* 本文
こわくて、たのしいスイスの絵本

京都府

スイスの文化が息づく絵本を紹介する展覧会を開催する。
ベルンに生まれたエルンスト・クライドルフ(1863~1956)は、アルプスの草花を擬人化した『花のメルヘン』をはじめ、数々の絵本を手がけ、絵本文化が花ひらいた当時のヨーロッパで、その先駆けのひとりとなった。ハンス・フィッシャー(1909~1958)は、勢いのある線を重ねて絵を描き、『ブレーメンのおんがくたい』や、『こねこのぴっち』などを発表し、人気を博した。フェリックス・ホフマン(1911~1975)がわが子へ贈るために手作りした『おおかみと七ひきのこやぎ』は、日本でも長く愛される絵本となっている。また、『スイスの伝説』ではユーモアあふれる挿絵も描いた。
草花や風俗、地方の伝説などを通じ、スイスらしさをそれぞれに表現した彼らが手がけた絵本や挿絵には、楽しそうに見えていてもじつはこわい場面や、こわそうに見えていても楽しい場面が描かれている。
同館の本館である大山崎山荘を建てた加賀正太郎は、スイスの名峰ユングフラウに登頂した初めての日本人として山岳史に名をのこしている。加賀は山を愛し、自然をいつくしみた。この大山崎とスイスの交流を記念して、長野県にある小さな絵本美術館協力のもと、3作家の原画やリトグラフ、手描き絵本など約70点を紹介。すこしこわいけれど、楽しいスイスの絵本の世界が楽しめる展覧会。

* 課題
**a.** 本文の「スイスの文化が息づく絵本を紹介する展覧会を開催する。」から「も楽しい場面が描かれている。」までをすべて、「挿絵」を「イラスト」に置き換えて書き直せ。
**b.** 本文によると、加賀正太郎はどのような人物として山岳史に名をのこしているか。
**c.** 本文を2文で要約せよ。

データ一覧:
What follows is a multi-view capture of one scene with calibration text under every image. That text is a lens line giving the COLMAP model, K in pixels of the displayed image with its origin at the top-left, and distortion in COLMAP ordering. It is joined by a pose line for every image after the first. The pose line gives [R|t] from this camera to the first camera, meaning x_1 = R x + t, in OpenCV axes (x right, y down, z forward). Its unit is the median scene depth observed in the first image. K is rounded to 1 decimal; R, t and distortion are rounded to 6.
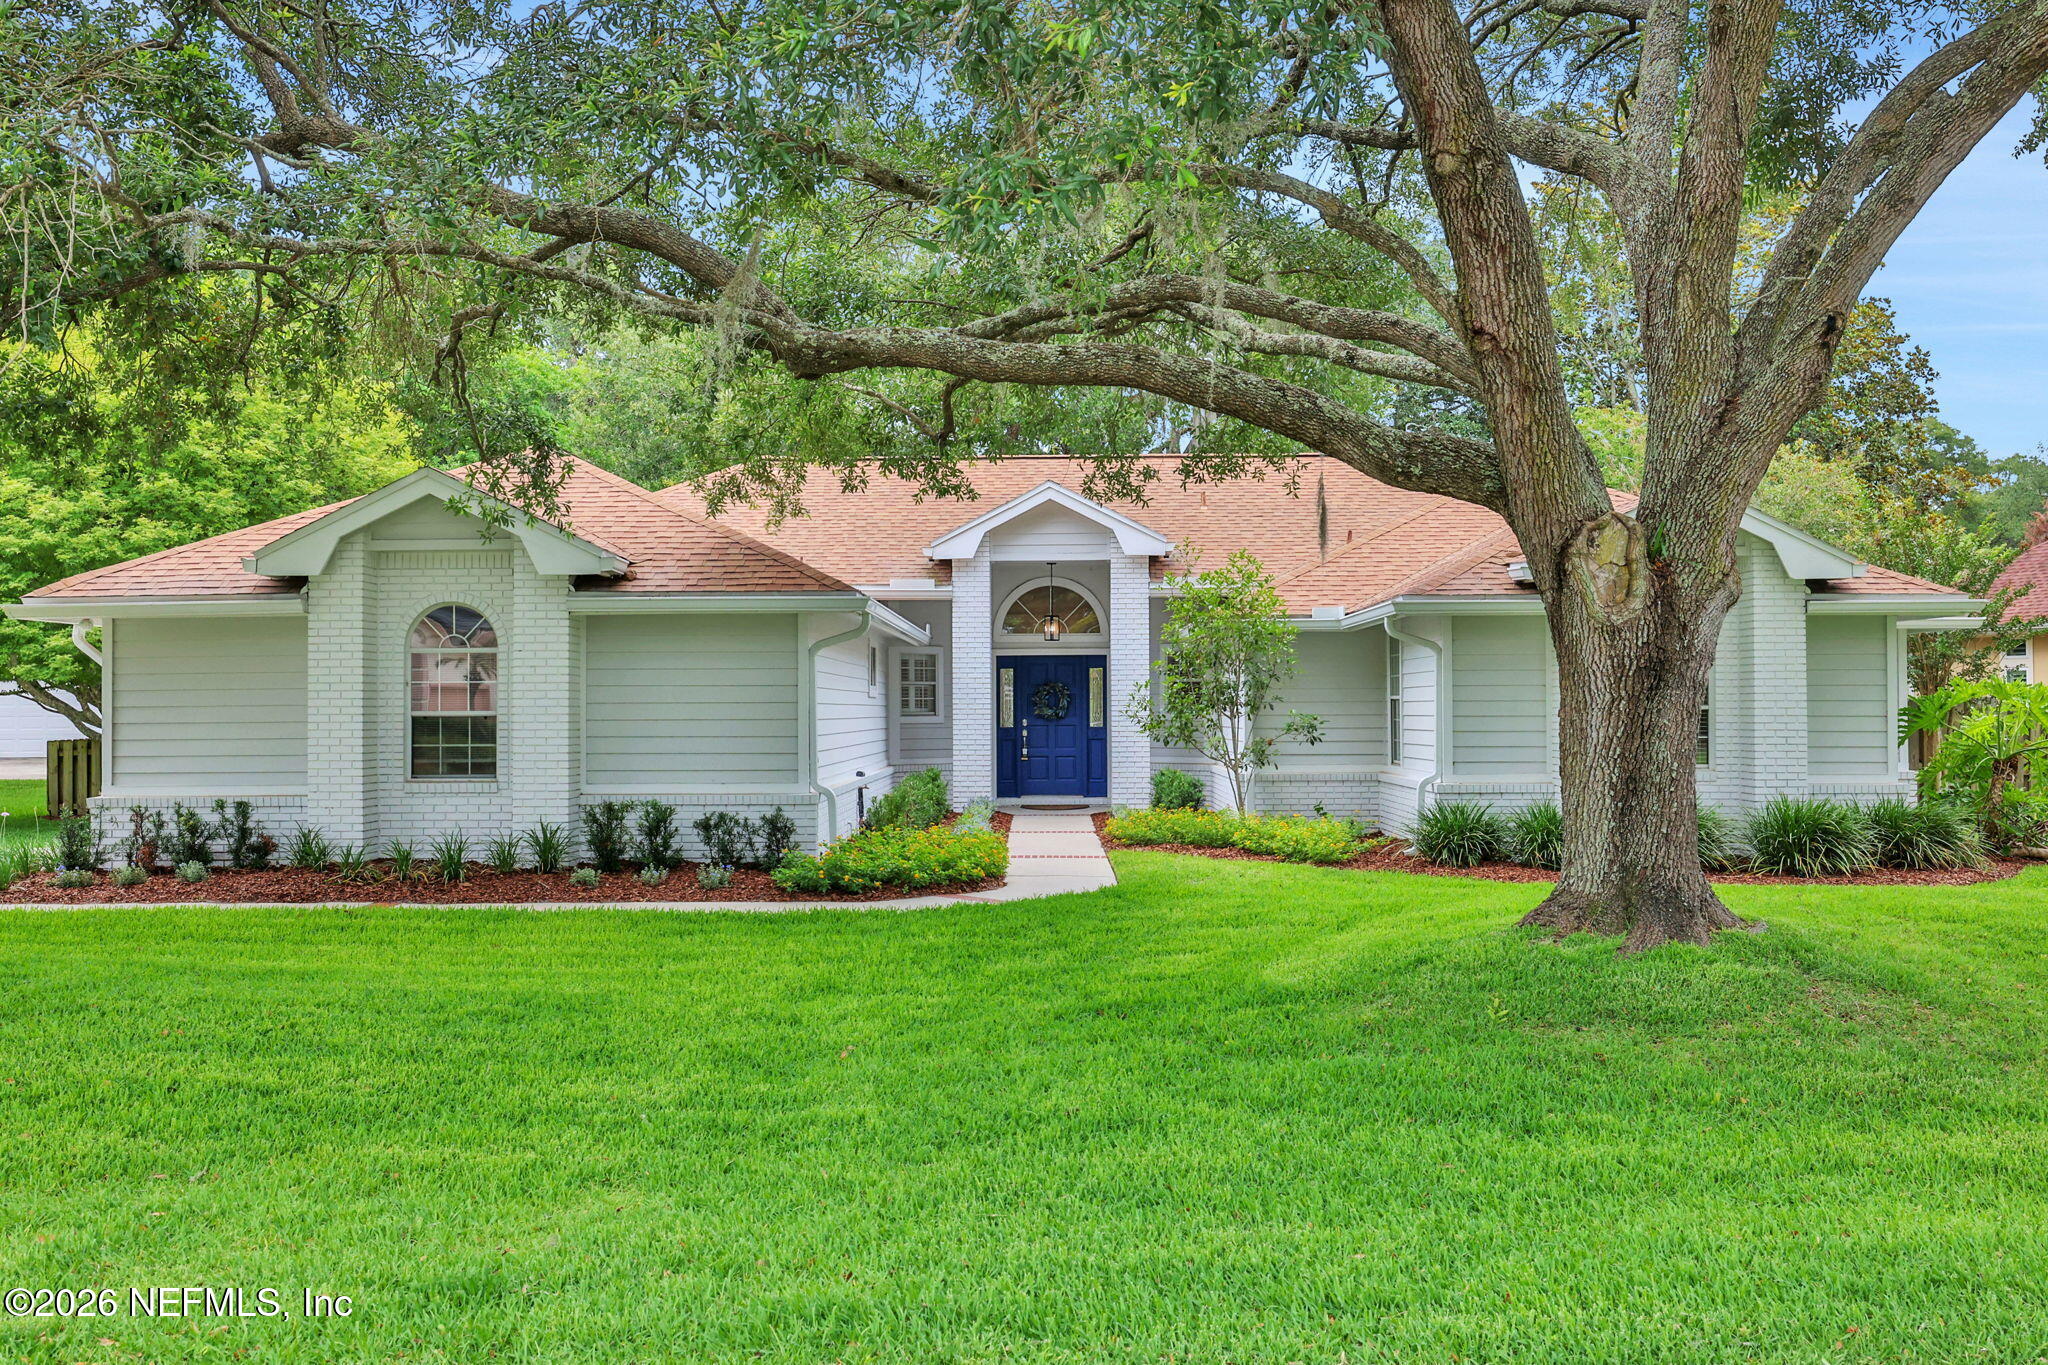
lens RADIAL K [[2236.5, 0, 1036.6], [0, 2236.5, 697.7], [0, 0, 1]] dist [0.004002, -0.003062]
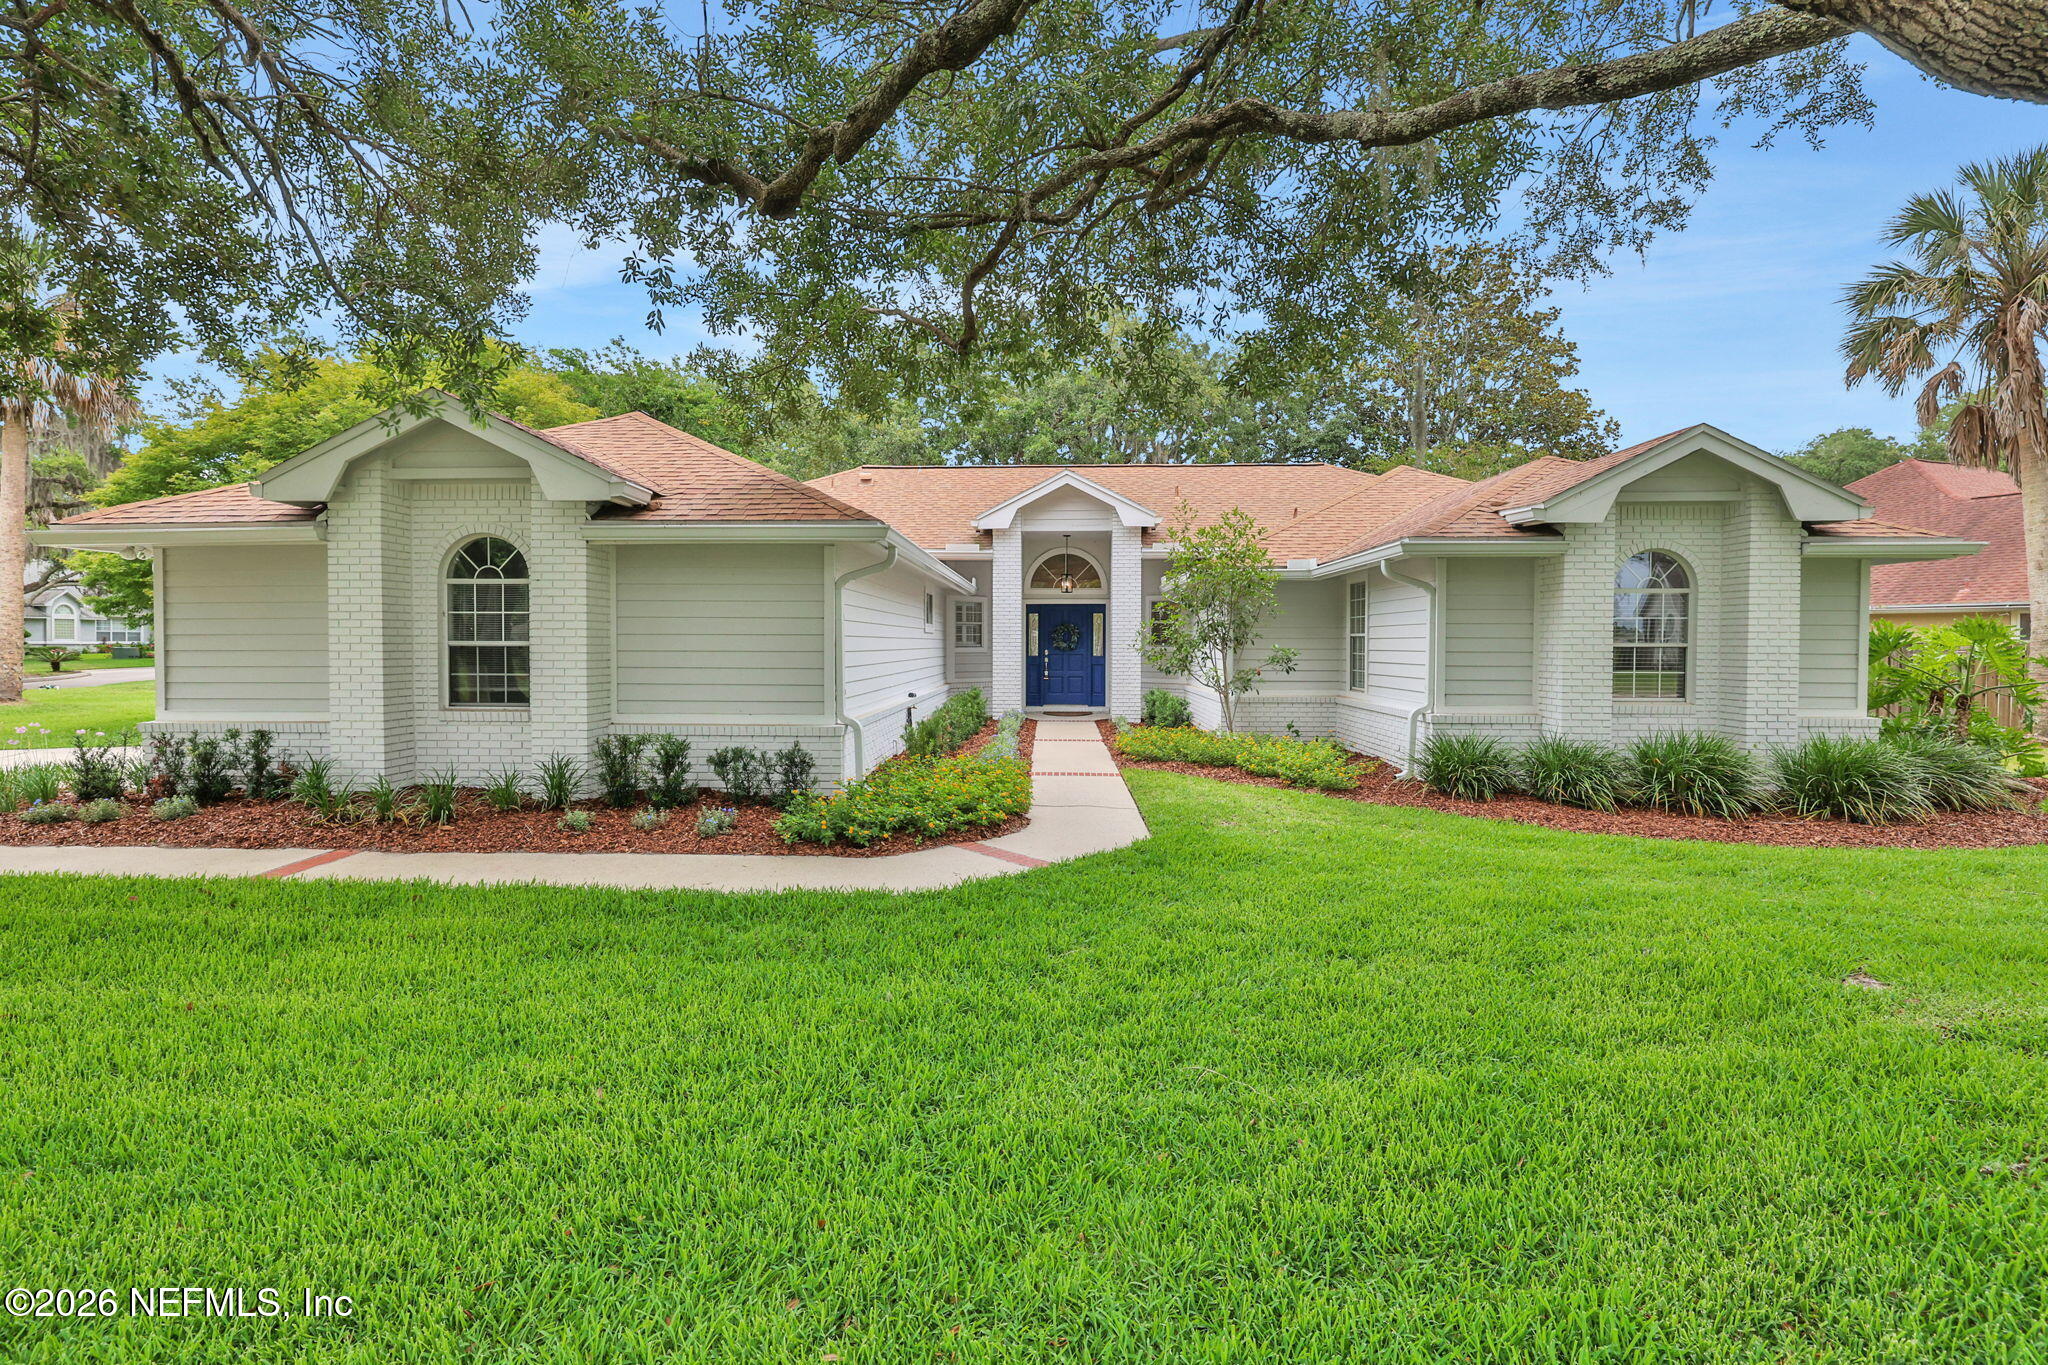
lens RADIAL K [[1015.8, 0, 1026.1], [0, 1015.8, 672.7], [0, 0, 1]] dist [0.000091, -0.000588]
pose [[0.999729, 0.007445, -0.022065, -0.005835], [-0.006680, 0.999380, 0.034566, 0.002986], [0.022309, -0.034409, 0.999159, 0.557057]]
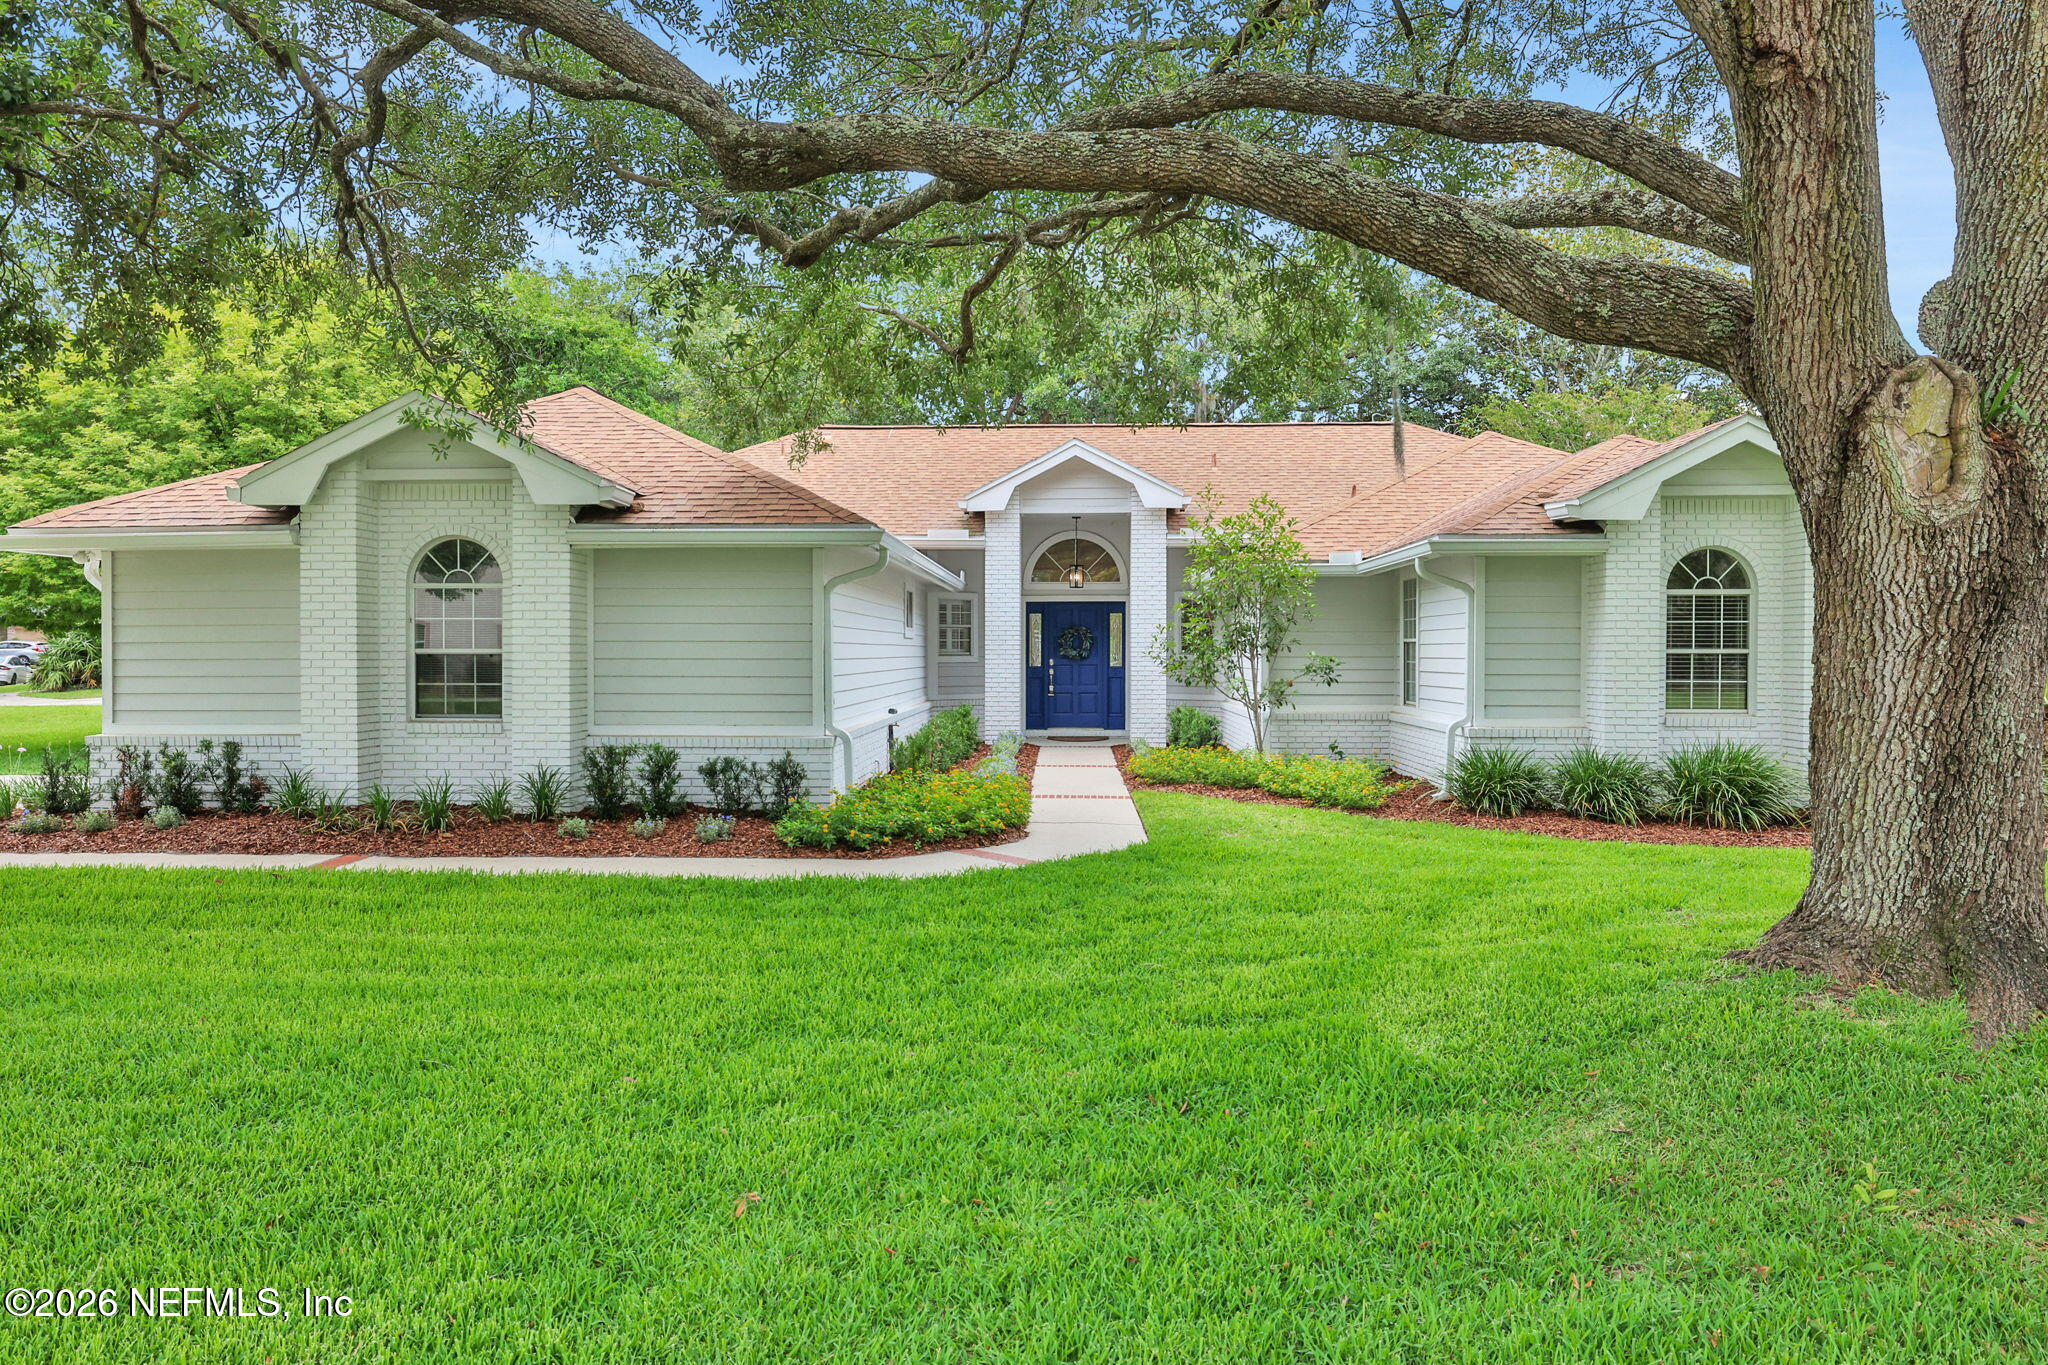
lens RADIAL K [[1556.3, 0, 1024.0], [0, 1556.3, 682.5], [0, 0, 1]] dist [0.000419, -0.000363]
pose [[0.999669, 0.005609, -0.025101, 0.000792], [-0.004965, 0.999659, 0.025642, 0.002226], [0.025236, -0.025509, 0.999356, 0.342468]]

* 解答
**a.**
スイスの文化が息づく絵本を紹介する展覧会を開催する。
ベルンに生まれたエルンスト・クライドルフ(1863~1956)は、アルプスの草花を擬人化した『花のメルヘン』をはじめ、数々の絵本を手がけ、絵本文化が花ひらいた当時のヨーロッパで、その先駆けのひとりとなった。ハンス・フィッシャー(1909~1958)は、勢いのある線を重ねて絵を描き、『ブレーメンのおんがくたい』や、『こねこのぴっち』などを発表し、人気を博した。フェリックス・ホフマン(1911~1975)がわが子へ贈るために手作りした『おおかみと七ひきのこやぎ』は、日本でも長く愛される絵本となっている。また、『スイスの伝説』ではユーモアあふれるイラストも描いた。
草花や風俗、地方の伝説などを通じ、スイスらしさをそれぞれに表現した彼らが手がけた絵本やイラストには、楽しそうに見えていてもじつはこわい場面や、こわそうに見えていても楽しい場面が描かれている。

**b.** スイスの名峰ユングフラウに登頂した初めての日本人として名をのこしている。

**c.** クライドルフ、フィッシャー、ホフマンの3作家による原画やリトグラフ、手描き絵本など約70点を紹介する展覧会で、彼らの絵本や挿絵は草花や風俗、地方の伝説などを通じてスイスらしさを表現している。本館の大山崎山荘を建てた加賀正太郎はユングフラウに登頂した初めての日本人であり、この大山崎とスイスの交流を記念して、長野県にある小さな絵本美術館の協力のもと開催される。